An ongoing exhibition at the Burchfield-Penney Art Center illuminates the lives of an ancient fish.

BUFFALO, N.Y. — The natural world has been an inspiration to artists for centuries, and the muse of Nature still drives artists to create. 

An ongoing exhibit at the Burchfield-Penney Art Center focuses on the Sturgeon, a prehistoric fish that is listed as endangered throughout the world. 

Anna Scime created the exhibit.

"These are ancient fish, I mean, they're amazing! So I thought, right now was a good time. The state is looking at these fish and their designation, the federal government is as well," said Scime.

The installation aims to drive awareness through a variety of mediums including video feeds from their habitat in the Niagara River to an aquarium with live Sturgeon, which have recently been released into the river. 

"There's a ton of documentation about wild spawning populations, and study and fieldwork, research that's gone on over the last decade," Scime said. "There are prints, there are sculptures, there are curiosity cabinets, where you'll find all sorts of interesting things like ancient coins, trilobites, and ammonites, things that represent the mass extinction they've survived."

Credit: Anna Scime
" Lake Sturgeon's Guide To Surviving The Anthropocene" seeks to drive awareness and educate about this native fish.

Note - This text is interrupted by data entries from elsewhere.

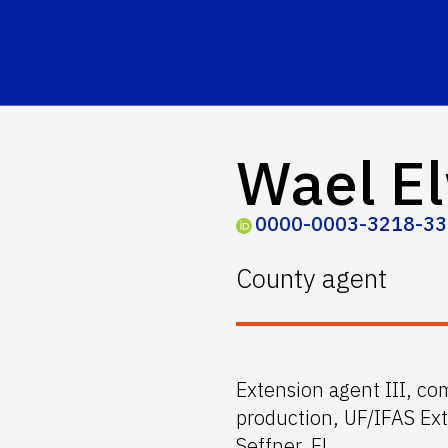
Wael El
0000-0003-3218-3
County agent
Extension agent III, co
production, UF/IFAS Ex
Seffner, FL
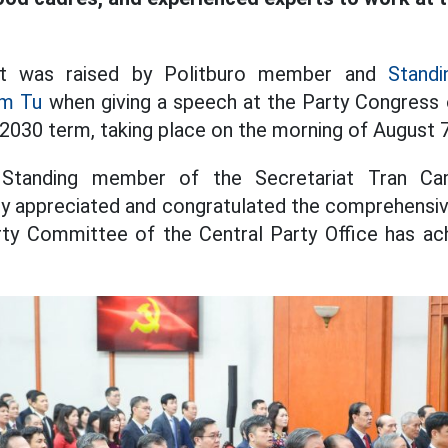
t was raised by Politburo member and
Stand
am Tu
when giving a speech at the Party Congress 
-2030 term, taking place on the morning of August 7
 Standing member of the Secretariat Tran 
ly appreciated and congratulated the comprehensi
rty Committee of the Central Party Office has ac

The Sturgeon is considered the most endangered group of species on earth. Pollution and habitat degradation are contributing causes but the main cause of their decline is overfishing. 

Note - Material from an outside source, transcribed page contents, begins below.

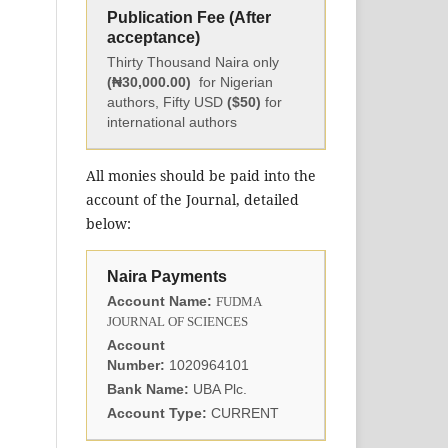
Publication Fee (After
acceptance)
Thirty Thousand Naira only
(₦30,000.00)
for Nigerian
authors, Fifty USD
($50)
for
international authors
All monies should be paid into the
account of the Journal, detailed
below:
Naira Payments
Account Name:
FUDMA
JOURNAL OF SCIENCES
Account
Number:
1020964101
Bank Name:
UBA Plc.
Account Type:
CURRENT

Sturgeon are prized for the eggs, which are made into caviar, a rare and very costly delicacy. Because they are taken during their spawning period, Scime says that the damage done has been devastating. 

"Because they don't spawn like normal fish, they're not one, two, three years old when they're spawning, they're somewhere like fifteen to twenty if they're male, or even fifteen to thirty if they're female. They might spawn every one to three if they're male or four to seven if they're female. You can decimate a population during the spawn."

Credit: Terry Belke
Conservation efforts worldwide are working to save Sturgeon.

Sturgeon can grow to great size and live up to a hundred years! We are fortunate in WNY to have a wild population in the Niagara River, and fisheries experts have worked hard to protect them. 

"Protected habitat was essential to their survival and now we really need to look at giving them more habitat, all of these fish, even ourselves, clean water, clean sediment, the clean ecosystem at the shore. It's really all connected."

The installation, 'Lake Sturgeons Guide For Surviving The Anthropocene' runs at the Burchfield Penney Art Center through November 28.